**GOAL OF THE EXERCISE:** Respond with nothing but the number of lines in this data that include the word "knee".

**DATASET EXCERPTS:**
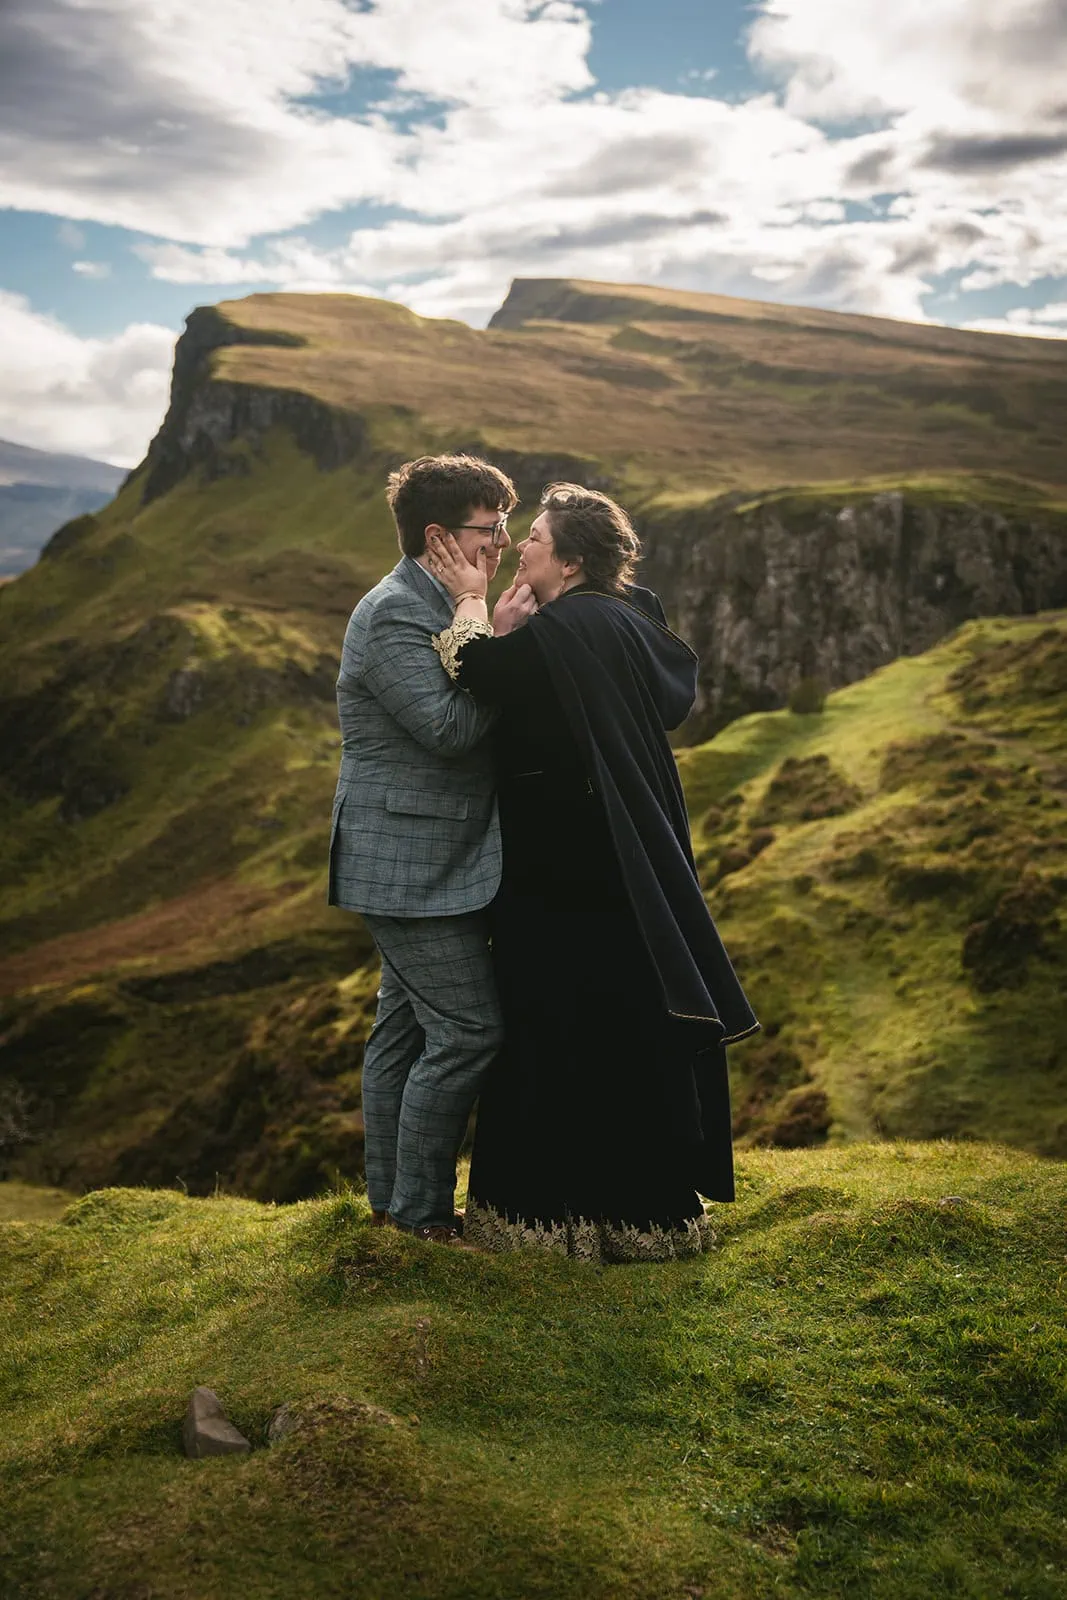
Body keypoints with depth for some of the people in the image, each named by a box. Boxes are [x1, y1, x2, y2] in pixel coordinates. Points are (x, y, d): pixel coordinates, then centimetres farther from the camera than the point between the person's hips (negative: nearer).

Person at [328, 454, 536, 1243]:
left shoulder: (438, 607, 15)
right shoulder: (394, 614, -17)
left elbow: (469, 722, 14)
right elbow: (446, 728, -25)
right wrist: (497, 644, -18)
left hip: (428, 861, 11)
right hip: (414, 865, -11)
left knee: (406, 1028, 16)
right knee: (468, 1031, -6)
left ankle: (391, 1194, 28)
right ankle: (421, 1208, 7)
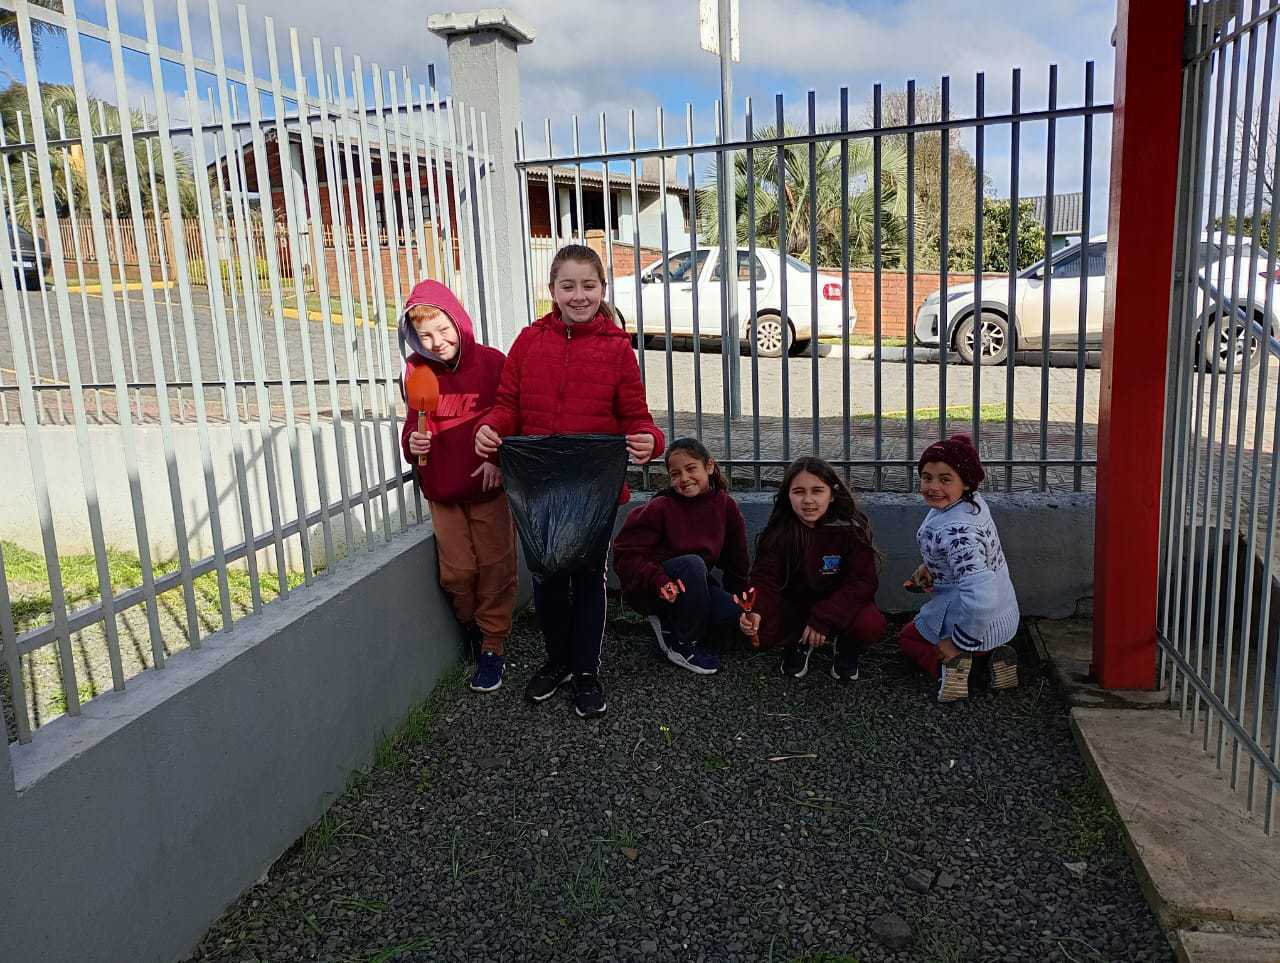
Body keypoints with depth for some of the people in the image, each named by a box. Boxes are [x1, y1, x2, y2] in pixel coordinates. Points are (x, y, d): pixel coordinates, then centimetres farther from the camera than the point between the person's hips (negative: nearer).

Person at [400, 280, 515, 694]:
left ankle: (491, 645, 17)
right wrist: (412, 441, -14)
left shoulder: (491, 361, -8)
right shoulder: (417, 370, 0)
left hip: (488, 484, -2)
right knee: (456, 573, 5)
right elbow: (414, 422, 8)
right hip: (442, 488, 2)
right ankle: (471, 626, 34)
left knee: (495, 567, 3)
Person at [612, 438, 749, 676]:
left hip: (690, 588, 5)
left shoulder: (726, 505, -5)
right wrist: (659, 581, -33)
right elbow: (626, 554, -20)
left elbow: (736, 557, 8)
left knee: (739, 612, -19)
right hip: (647, 590, -5)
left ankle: (669, 624, 5)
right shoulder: (661, 507, -18)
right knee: (692, 564, -34)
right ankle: (684, 646, -15)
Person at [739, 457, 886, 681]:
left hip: (839, 604, -1)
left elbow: (864, 581, -18)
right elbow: (765, 580, -15)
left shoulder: (851, 529, -16)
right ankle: (798, 642, 9)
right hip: (793, 607, 1)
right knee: (760, 630, -27)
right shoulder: (779, 532, -12)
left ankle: (845, 647, 5)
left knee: (871, 625, -32)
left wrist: (822, 618, -28)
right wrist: (755, 611, -38)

**RESPONSE TO THE EXERCISE:** 8